- [Arbeitsauftrag] Gib den Textauszug zum Placebo-Effekt vollständig und ohne jede Änderung wieder.

Der Placebo-Effekt

Beinahe hätte ich vergessen, darauf hinzuweisen, dass heute mein neues Buch in den Handel kommt: Der Placebo-Effekt, erscheinend im Crotona-Verlag. Wie die Seele den Körper heilt, ist der Untertitel. Möge das Buch seinen Weg gehen.

Exakt vor einem Jahr, am 24. August 2014, erschien Tod am Tiber. Ich finde ds Buch großartig und erträumte mir große Erfolge, und nun liegt es bei Amazon auf Platz 1,287.955 Millionen (von 1,5 Millionen Büchern). Die vielen anderen Krimis haben Rudi und sein Rad in den Hades geschickt. Darum bin ich dieses Jahr so vorsichtig.

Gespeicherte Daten

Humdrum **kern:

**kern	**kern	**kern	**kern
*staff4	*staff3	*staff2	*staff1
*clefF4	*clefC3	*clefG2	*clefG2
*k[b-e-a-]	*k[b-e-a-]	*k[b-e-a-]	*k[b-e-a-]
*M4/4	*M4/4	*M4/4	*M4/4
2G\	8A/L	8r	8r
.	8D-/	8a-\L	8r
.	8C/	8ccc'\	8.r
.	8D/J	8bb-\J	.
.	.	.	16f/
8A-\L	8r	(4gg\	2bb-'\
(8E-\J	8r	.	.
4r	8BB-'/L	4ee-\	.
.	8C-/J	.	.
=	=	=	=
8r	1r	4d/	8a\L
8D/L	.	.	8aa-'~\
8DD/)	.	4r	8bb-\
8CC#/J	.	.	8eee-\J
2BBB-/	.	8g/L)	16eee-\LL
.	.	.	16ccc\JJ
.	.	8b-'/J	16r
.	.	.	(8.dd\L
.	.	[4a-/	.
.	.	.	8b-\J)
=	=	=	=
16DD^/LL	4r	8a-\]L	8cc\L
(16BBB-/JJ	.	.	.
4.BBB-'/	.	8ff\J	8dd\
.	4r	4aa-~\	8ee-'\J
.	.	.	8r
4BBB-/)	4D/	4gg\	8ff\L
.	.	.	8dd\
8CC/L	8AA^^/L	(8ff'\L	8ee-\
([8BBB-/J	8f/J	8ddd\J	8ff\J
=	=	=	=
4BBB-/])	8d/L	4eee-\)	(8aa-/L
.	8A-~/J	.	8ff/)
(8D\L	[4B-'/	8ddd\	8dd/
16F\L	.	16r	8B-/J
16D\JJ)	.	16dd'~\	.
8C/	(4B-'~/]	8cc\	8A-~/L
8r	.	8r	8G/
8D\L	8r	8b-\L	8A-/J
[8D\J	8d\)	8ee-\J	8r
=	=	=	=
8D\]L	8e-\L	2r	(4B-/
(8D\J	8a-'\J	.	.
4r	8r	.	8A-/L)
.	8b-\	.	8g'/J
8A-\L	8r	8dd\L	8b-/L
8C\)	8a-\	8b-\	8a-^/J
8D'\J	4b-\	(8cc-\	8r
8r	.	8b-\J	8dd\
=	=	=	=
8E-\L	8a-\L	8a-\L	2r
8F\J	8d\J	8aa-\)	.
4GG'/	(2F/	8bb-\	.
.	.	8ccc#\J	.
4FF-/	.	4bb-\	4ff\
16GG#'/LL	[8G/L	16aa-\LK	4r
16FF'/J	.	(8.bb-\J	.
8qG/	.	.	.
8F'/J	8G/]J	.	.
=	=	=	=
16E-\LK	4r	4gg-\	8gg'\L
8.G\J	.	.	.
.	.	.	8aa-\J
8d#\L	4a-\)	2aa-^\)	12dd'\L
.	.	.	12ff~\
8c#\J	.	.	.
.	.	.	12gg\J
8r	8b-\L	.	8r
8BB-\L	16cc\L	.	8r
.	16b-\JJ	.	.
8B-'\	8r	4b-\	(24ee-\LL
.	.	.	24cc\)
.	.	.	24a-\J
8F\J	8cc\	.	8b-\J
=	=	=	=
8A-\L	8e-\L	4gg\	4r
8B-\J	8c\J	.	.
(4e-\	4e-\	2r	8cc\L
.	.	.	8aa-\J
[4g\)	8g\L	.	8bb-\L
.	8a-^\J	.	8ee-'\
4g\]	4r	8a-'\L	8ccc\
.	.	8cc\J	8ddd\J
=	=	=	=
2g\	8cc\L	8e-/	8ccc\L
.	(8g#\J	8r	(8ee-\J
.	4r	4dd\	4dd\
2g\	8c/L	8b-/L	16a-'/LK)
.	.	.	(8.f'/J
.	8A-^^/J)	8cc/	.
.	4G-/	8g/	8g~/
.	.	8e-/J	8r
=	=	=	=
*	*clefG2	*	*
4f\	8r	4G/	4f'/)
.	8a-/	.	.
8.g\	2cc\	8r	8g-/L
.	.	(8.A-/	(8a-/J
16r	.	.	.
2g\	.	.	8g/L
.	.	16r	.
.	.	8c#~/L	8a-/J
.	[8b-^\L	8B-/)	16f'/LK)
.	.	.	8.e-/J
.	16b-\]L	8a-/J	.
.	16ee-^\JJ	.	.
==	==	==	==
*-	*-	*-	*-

- [Lösung]
Der Placebo-Effekt

Beinahe hätte ich vergessen, darauf hinzuweisen, dass heute mein neues Buch in den Handel kommt: Der Placebo-Effekt, erscheinend im Crotona-Verlag. Wie die Seele den Körper heilt, ist der Untertitel. Möge das Buch seinen Weg gehen.

Exakt vor einem Jahr, am 24. August 2014, erschien Tod am Tiber. Ich finde ds Buch großartig und erträumte mir große Erfolge, und nun liegt es bei Amazon auf Platz 1,287.955 Millionen (von 1,5 Millionen Büchern). Die vielen anderen Krimis haben Rudi und sein Rad in den Hades geschickt. Darum bin ich dieses Jahr so vorsichtig.